7 Jun 2013

Fairfax Australia to launch website paywalls

9:05 am on 7 June 2013

Fairfax Media says its flagship online Australian publications will go behind a paywall from early next month, and its New Zealand publications will follow.

The Australasian media company says the Sydney Morning Herald and The Age websites will launch metered paywalls on 2 July.

Readers will have access to 30 free articles a month but will have to pay for more.

In New Zealand both Fairfax and New Zealand Herald publisher APN are expected to introduce paywalls but neither have given details.

A media studies lecturer at AUT says only the likes of Google are making big money from online ads.

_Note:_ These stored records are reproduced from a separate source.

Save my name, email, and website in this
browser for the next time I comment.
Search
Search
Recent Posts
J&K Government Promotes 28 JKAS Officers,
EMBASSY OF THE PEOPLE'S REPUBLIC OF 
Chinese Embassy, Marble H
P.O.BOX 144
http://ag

Merja Mullylahti has researched paywalls around the world and says so far they are only contributing a fraction to total newpaper revenues.

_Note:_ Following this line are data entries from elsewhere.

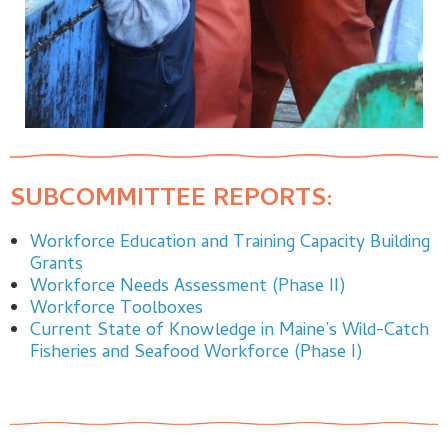
SUBCOMMITTEE REPORTS:
Workforce Education and Training Capacity Building
Grants
Workforce Needs Assessment (Phase II)
Workforce Toolboxes
Current State of Knowledge in Maine’s Wild-Catch
Fisheries and Seafood Workforce (Phase I)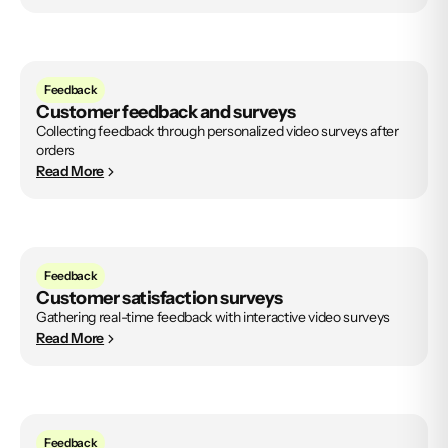
Feedback
Customer feedback and surveys
Collecting feedback through personalized video surveys after
orders
Read More
Feedback
Customer satisfaction surveys
Gathering real-time feedback with interactive video surveys
Read More
Feedback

"For example in New York Times the paywalls create roughly 7.2% of the company's total circulation revenue, and if that's the case it's not even one tenth of its revenue.

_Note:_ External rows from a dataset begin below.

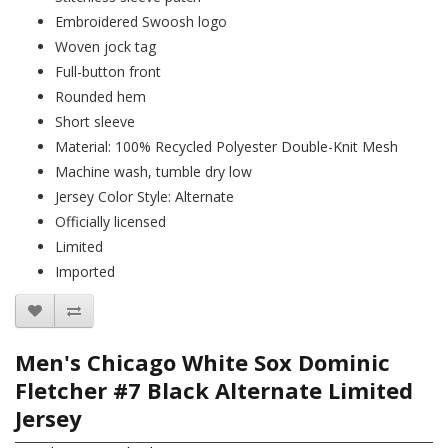
Embroidered Swoosh logo
Woven jock tag
Full-button front
Rounded hem
Short sleeve
Material: 100% Recycled Polyester Double-Knit Mesh
Machine wash, tumble dry low
Jersey Color Style: Alternate
Officially licensed
Limited
Imported
Men's Chicago White Sox Dominic
Fletcher #7 Black Alternate Limited
Jersey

"In the short term they are not on their own viable business models."

Ms Mullylahti says newspapers are still experimenting and often remove the charges when there are major news events, to attract more viewers.

But she says newspapers need to find ways of making money at the times when people most want to read the news.

Ms Mullylahti says the online newspaper industry is experimenting desperately because it doesn't make enough money to keep newsrooms running and pay for journalists.

She says the paywall is one type of evolving business model, and in the future the newspapers will need to find a variety of sources for their income.

Ms Mullylahti says the New Zealand Listener and the National Business Review are the only New Zealand publishers charging to view their online editions.

She says National Business Review makes around $500,000 a year from its paywall, with almost half of subscribers reading content online.